Prosecutors won’t retry 2 men in reversed ’90s murder case

February 4, 2020 GMT

NEWARK, N.J. (AP) — Prosecutors in New Jersey said Tuesday they won’t retry two men whose convictions in a double killing 25 years ago were recently thrown out.

A state appeals court had ruled last month that newly developed evidence cast doubt on the guilty verdicts against Kevin Baker and Sean Washington. The pair was convicted of killing two people outside a Camden housing project in January 1995.

In a statement released Tuesday, the Camden County prosecutor’s office said in making its decision it “considered the totality of the circumstances, including the passage of time and the impact it would have on re-trying the defendants and proving the case beyond a reasonable doubt.”

The office added that it disagreed with the appeals court’s ruling and said the court “did not declare Baker and Washington ‘actually innocent’ and did not find error with the initial prosecution of this matter.”

Attorneys Lesley and Michael Risinger, who have worked on the case for nearly eight years for the Seton Hall University Law School’s Last Resort Exoneration Project, said it may take several more days before the men are released.

“We are joyous that the prosecutor’s office saw fit to do the right thing and bring justice to these two men,” Michael Risinger said.

Baker and Washington have been serving life sentences with no parole eligibility for 60 years.

Some of the evidence used to overturn their convictions wasn’t available at their trial: for instance, specialized testing not in common use at the time led one expert to conclude in 2013 that the bullets had struck the ground and ricocheted before hitting one of the victims, contradicting the one eyewitness’ account of the shooting.

Other evidence could have been used but wasn’t, according to court documents.
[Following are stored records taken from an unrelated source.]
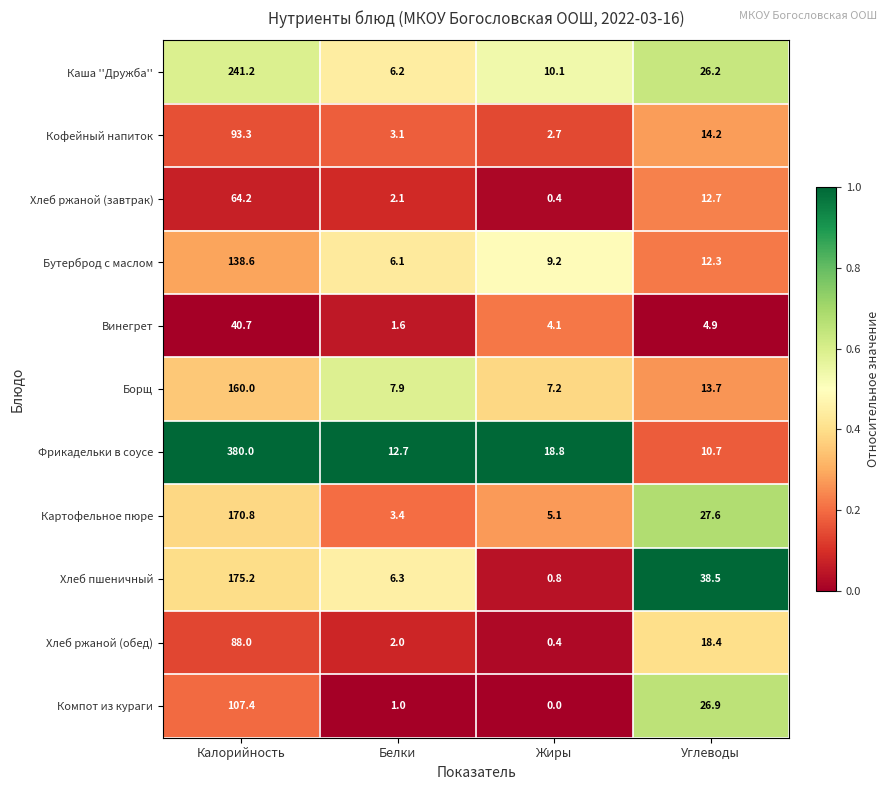

The Каша ''Дружба'' series shows 11.0 at Белки. True or false?

False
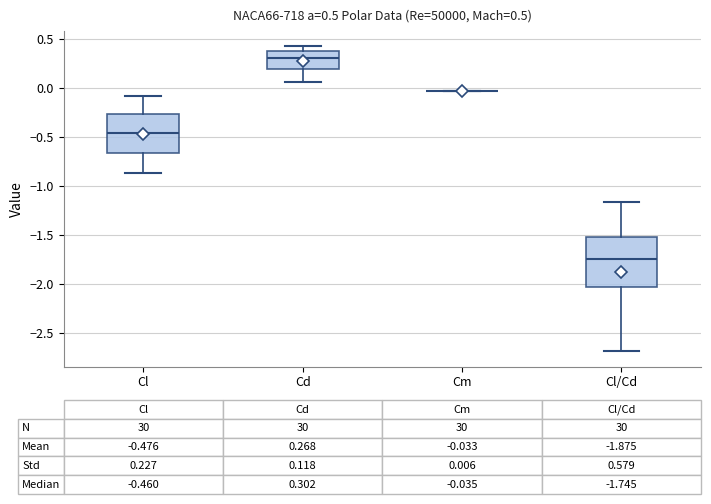

Comparing the boxes themselves (not the whiskers), which one is the tallest?

Cl/Cd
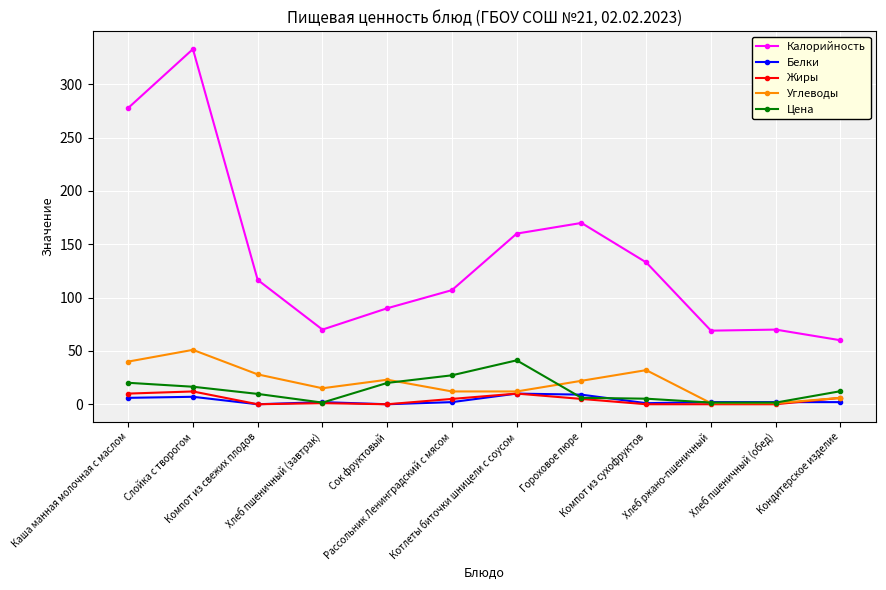

Which series has the largest range (max minus min)?

Калорийность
Alibi witnesses for both men weren’t called to testify, nor was a man who told police he was with the eyewitness and cast doubt on whether she saw the shooting.

Washington also contended he made a 911 call after noticing the two victims when he left a relative’s house to use a pay phone; at a hearing in 2016 he testified no one obtained a copy of the call until 2013. His trial lawyer admitted he hadn’t known of the tape, according to court documents.


The story has been corrected to show that the statement was released Tuesday, not Monday.